[Records from a data source]
━━━━━━

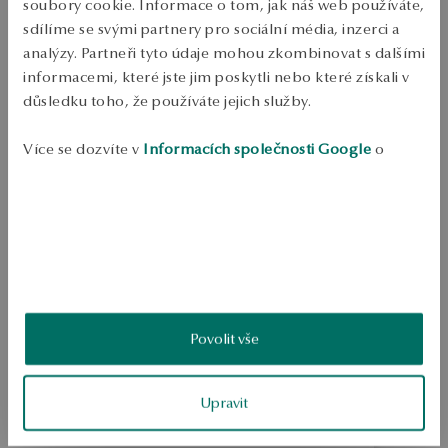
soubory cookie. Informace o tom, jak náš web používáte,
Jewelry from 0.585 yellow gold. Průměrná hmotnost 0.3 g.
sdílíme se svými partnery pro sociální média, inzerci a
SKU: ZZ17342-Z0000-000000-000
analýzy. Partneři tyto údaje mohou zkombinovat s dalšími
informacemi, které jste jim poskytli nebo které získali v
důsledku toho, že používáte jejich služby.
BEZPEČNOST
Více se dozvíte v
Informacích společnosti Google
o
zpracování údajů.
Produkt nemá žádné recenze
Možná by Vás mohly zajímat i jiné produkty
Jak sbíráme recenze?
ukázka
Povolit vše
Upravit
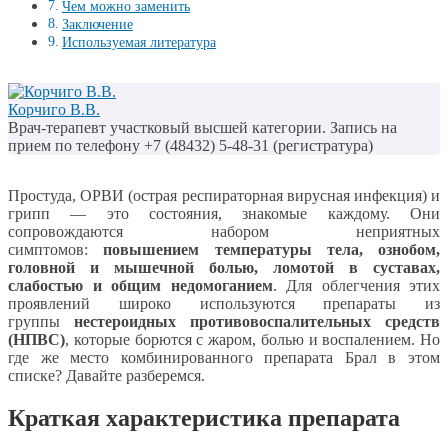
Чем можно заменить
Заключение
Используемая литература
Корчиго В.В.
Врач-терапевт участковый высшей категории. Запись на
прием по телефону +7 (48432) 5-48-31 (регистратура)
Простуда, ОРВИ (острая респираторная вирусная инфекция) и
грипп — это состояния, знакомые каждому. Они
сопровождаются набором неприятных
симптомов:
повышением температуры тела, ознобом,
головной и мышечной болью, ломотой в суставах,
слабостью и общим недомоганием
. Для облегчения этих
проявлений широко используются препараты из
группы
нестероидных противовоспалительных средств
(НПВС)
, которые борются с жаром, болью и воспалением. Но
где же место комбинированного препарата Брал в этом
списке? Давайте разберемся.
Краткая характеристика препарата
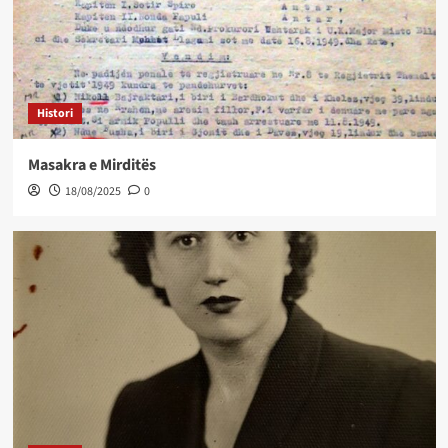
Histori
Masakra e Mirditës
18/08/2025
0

━━━━━━

Gather each line in these records that contains the string "používáte".

FINISHED TASK:
soubory cookie. Informace o tom, jak náš web používáte,
důsledku toho, že používáte jejich služby.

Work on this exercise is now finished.